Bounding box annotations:

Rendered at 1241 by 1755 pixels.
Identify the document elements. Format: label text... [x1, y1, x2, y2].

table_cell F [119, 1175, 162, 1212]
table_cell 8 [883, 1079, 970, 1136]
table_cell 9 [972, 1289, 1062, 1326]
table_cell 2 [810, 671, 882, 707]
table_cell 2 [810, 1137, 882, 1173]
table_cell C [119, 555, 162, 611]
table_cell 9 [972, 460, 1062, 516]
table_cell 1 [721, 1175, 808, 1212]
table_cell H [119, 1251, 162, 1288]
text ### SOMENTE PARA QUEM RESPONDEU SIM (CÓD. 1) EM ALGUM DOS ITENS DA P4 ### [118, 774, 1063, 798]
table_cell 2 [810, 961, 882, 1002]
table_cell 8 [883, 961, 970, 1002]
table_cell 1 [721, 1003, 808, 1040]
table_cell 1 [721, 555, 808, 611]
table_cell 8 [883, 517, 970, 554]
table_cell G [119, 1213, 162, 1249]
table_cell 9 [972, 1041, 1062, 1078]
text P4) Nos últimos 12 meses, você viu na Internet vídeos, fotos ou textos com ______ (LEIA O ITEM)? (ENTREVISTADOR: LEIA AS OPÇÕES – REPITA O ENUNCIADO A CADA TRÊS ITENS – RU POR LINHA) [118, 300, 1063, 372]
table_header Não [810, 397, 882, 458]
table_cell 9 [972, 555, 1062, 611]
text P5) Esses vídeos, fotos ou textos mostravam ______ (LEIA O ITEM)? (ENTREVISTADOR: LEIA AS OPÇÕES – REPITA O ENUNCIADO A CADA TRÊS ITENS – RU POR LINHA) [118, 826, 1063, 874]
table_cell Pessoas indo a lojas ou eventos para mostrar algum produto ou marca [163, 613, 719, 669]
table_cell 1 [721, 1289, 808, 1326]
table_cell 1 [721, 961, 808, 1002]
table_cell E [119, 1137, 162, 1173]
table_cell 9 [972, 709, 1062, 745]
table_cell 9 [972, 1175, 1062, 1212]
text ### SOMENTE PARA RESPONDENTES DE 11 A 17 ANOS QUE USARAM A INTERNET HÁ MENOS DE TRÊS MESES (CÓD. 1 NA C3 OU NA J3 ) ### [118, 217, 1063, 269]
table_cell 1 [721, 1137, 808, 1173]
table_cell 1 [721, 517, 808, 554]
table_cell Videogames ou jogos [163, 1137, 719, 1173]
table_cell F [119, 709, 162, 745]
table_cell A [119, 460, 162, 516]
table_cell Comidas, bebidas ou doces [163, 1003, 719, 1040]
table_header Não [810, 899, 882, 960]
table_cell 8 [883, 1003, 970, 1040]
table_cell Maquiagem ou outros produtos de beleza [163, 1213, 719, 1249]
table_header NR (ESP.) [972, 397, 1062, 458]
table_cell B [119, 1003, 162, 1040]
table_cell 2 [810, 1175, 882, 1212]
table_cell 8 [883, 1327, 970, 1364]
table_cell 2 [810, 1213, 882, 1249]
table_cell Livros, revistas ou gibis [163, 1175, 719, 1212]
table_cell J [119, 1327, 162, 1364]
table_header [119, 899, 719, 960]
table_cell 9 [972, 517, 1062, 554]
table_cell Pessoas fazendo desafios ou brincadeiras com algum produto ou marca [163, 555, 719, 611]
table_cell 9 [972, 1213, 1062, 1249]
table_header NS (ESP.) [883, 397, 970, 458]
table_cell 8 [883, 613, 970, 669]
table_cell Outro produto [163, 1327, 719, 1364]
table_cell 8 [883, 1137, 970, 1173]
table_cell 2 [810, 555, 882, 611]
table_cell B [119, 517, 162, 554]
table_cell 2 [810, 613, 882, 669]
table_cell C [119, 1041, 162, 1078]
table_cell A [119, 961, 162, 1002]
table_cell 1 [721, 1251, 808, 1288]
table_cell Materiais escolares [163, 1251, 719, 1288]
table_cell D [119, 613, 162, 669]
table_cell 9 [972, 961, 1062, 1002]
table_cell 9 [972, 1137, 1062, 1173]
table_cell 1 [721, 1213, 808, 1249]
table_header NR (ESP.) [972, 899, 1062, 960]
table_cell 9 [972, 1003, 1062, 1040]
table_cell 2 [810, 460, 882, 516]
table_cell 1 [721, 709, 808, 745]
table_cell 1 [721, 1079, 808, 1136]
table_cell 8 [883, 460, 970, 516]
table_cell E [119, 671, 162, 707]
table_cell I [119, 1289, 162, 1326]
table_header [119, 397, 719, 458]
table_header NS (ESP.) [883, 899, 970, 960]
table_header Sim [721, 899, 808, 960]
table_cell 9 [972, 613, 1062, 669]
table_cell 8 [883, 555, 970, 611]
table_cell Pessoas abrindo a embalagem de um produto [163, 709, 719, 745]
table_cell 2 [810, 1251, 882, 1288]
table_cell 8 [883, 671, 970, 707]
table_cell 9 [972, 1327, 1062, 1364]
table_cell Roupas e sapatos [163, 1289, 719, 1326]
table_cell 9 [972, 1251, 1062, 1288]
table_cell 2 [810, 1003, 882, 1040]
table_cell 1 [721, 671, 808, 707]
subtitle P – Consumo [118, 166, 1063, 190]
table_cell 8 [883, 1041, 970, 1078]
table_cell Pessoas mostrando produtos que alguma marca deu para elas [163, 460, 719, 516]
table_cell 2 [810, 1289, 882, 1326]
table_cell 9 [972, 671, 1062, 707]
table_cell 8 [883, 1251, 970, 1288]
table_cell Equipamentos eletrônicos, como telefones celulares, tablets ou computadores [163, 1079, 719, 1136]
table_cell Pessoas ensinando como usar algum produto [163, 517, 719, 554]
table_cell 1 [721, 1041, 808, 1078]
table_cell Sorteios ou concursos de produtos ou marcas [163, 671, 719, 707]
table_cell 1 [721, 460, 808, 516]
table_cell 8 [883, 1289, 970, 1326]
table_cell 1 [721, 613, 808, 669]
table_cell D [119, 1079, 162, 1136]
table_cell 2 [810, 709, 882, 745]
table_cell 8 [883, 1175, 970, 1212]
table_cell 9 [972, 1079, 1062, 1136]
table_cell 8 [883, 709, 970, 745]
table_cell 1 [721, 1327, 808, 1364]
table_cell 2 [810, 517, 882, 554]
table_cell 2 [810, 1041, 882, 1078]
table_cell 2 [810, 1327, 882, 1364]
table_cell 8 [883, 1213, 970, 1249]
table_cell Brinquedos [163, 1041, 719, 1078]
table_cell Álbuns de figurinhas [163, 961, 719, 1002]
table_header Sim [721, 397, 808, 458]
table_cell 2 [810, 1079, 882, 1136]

• **Set exercise**
Rewrite all the lines above, replacing every "table_header" with "column_header" and keeping everything else the same.

• **Reply to the exercise**
Rendered at 1241 by 1755 pixels.
Identify the document elements. Format: label text... [x1, y1, x2, y2].

table_cell F [119, 1175, 162, 1212]
table_cell 8 [883, 1079, 970, 1136]
table_cell 9 [972, 1289, 1062, 1326]
table_cell 2 [810, 671, 882, 707]
table_cell 2 [810, 1137, 882, 1173]
table_cell C [119, 555, 162, 611]
table_cell 9 [972, 460, 1062, 516]
table_cell 1 [721, 1175, 808, 1212]
table_cell H [119, 1251, 162, 1288]
text ### SOMENTE PARA QUEM RESPONDEU SIM (CÓD. 1) EM ALGUM DOS ITENS DA P4 ### [118, 774, 1063, 798]
table_cell 2 [810, 961, 882, 1002]
table_cell 8 [883, 961, 970, 1002]
table_cell 1 [721, 1003, 808, 1040]
table_cell 1 [721, 555, 808, 611]
table_cell 8 [883, 517, 970, 554]
table_cell G [119, 1213, 162, 1249]
table_cell 9 [972, 1041, 1062, 1078]
text P4) Nos últimos 12 meses, você viu na Internet vídeos, fotos ou textos com ______ (LEIA O ITEM)? (ENTREVISTADOR: LEIA AS OPÇÕES – REPITA O ENUNCIADO A CADA TRÊS ITENS – RU POR LINHA) [118, 300, 1063, 372]
column_header Não [810, 397, 882, 458]
table_cell 9 [972, 555, 1062, 611]
text P5) Esses vídeos, fotos ou textos mostravam ______ (LEIA O ITEM)? (ENTREVISTADOR: LEIA AS OPÇÕES – REPITA O ENUNCIADO A CADA TRÊS ITENS – RU POR LINHA) [118, 826, 1063, 874]
table_cell Pessoas indo a lojas ou eventos para mostrar algum produto ou marca [163, 613, 719, 669]
table_cell 1 [721, 1289, 808, 1326]
table_cell 1 [721, 961, 808, 1002]
table_cell E [119, 1137, 162, 1173]
table_cell 9 [972, 709, 1062, 745]
table_cell 9 [972, 1175, 1062, 1212]
text ### SOMENTE PARA RESPONDENTES DE 11 A 17 ANOS QUE USARAM A INTERNET HÁ MENOS DE TRÊS MESES (CÓD. 1 NA C3 OU NA J3 ) ### [118, 217, 1063, 269]
table_cell 1 [721, 1137, 808, 1173]
table_cell 1 [721, 517, 808, 554]
table_cell Videogames ou jogos [163, 1137, 719, 1173]
table_cell F [119, 709, 162, 745]
table_cell A [119, 460, 162, 516]
table_cell Comidas, bebidas ou doces [163, 1003, 719, 1040]
column_header Não [810, 899, 882, 960]
table_cell 8 [883, 1003, 970, 1040]
table_cell Maquiagem ou outros produtos de beleza [163, 1213, 719, 1249]
column_header NR (ESP.) [972, 397, 1062, 458]
table_cell B [119, 1003, 162, 1040]
table_cell 2 [810, 1175, 882, 1212]
table_cell 8 [883, 1327, 970, 1364]
table_cell 2 [810, 1213, 882, 1249]
table_cell Livros, revistas ou gibis [163, 1175, 719, 1212]
table_cell J [119, 1327, 162, 1364]
column_header [119, 899, 719, 960]
table_cell 9 [972, 517, 1062, 554]
table_cell Pessoas fazendo desafios ou brincadeiras com algum produto ou marca [163, 555, 719, 611]
table_cell 9 [972, 1213, 1062, 1249]
column_header NS (ESP.) [883, 397, 970, 458]
table_cell 8 [883, 613, 970, 669]
table_cell Outro produto [163, 1327, 719, 1364]
table_cell 8 [883, 1137, 970, 1173]
table_cell 2 [810, 555, 882, 611]
table_cell B [119, 517, 162, 554]
table_cell 2 [810, 613, 882, 669]
table_cell C [119, 1041, 162, 1078]
table_cell A [119, 961, 162, 1002]
table_cell 1 [721, 1251, 808, 1288]
table_cell Materiais escolares [163, 1251, 719, 1288]
table_cell D [119, 613, 162, 669]
table_cell 9 [972, 961, 1062, 1002]
table_cell 9 [972, 1137, 1062, 1173]
table_cell 1 [721, 1213, 808, 1249]
column_header NR (ESP.) [972, 899, 1062, 960]
table_cell 9 [972, 1003, 1062, 1040]
table_cell 2 [810, 460, 882, 516]
table_cell 1 [721, 709, 808, 745]
table_cell 1 [721, 1079, 808, 1136]
table_cell 8 [883, 460, 970, 516]
table_cell E [119, 671, 162, 707]
table_cell I [119, 1289, 162, 1326]
column_header [119, 397, 719, 458]
column_header NS (ESP.) [883, 899, 970, 960]
column_header Sim [721, 899, 808, 960]
table_cell 9 [972, 613, 1062, 669]
table_cell 8 [883, 555, 970, 611]
table_cell Pessoas abrindo a embalagem de um produto [163, 709, 719, 745]
table_cell 2 [810, 1251, 882, 1288]
table_cell 8 [883, 671, 970, 707]
table_cell 9 [972, 1327, 1062, 1364]
table_cell Roupas e sapatos [163, 1289, 719, 1326]
table_cell 9 [972, 1251, 1062, 1288]
table_cell 2 [810, 1003, 882, 1040]
table_cell 1 [721, 671, 808, 707]
subtitle P – Consumo [118, 166, 1063, 190]
table_cell 8 [883, 1041, 970, 1078]
table_cell Pessoas mostrando produtos que alguma marca deu para elas [163, 460, 719, 516]
table_cell 2 [810, 1289, 882, 1326]
table_cell 9 [972, 671, 1062, 707]
table_cell 8 [883, 1251, 970, 1288]
table_cell Equipamentos eletrônicos, como telefones celulares, tablets ou computadores [163, 1079, 719, 1136]
table_cell Pessoas ensinando como usar algum produto [163, 517, 719, 554]
table_cell 1 [721, 1041, 808, 1078]
table_cell Sorteios ou concursos de produtos ou marcas [163, 671, 719, 707]
table_cell 1 [721, 460, 808, 516]
table_cell 8 [883, 1289, 970, 1326]
table_cell 1 [721, 613, 808, 669]
table_cell D [119, 1079, 162, 1136]
table_cell 2 [810, 709, 882, 745]
table_cell 8 [883, 1175, 970, 1212]
table_cell 9 [972, 1079, 1062, 1136]
table_cell 8 [883, 709, 970, 745]
table_cell 1 [721, 1327, 808, 1364]
table_cell 2 [810, 517, 882, 554]
table_cell 2 [810, 1041, 882, 1078]
table_cell 2 [810, 1327, 882, 1364]
table_cell 8 [883, 1213, 970, 1249]
table_cell Brinquedos [163, 1041, 719, 1078]
table_cell Álbuns de figurinhas [163, 961, 719, 1002]
column_header Sim [721, 397, 808, 458]
table_cell 2 [810, 1079, 882, 1136]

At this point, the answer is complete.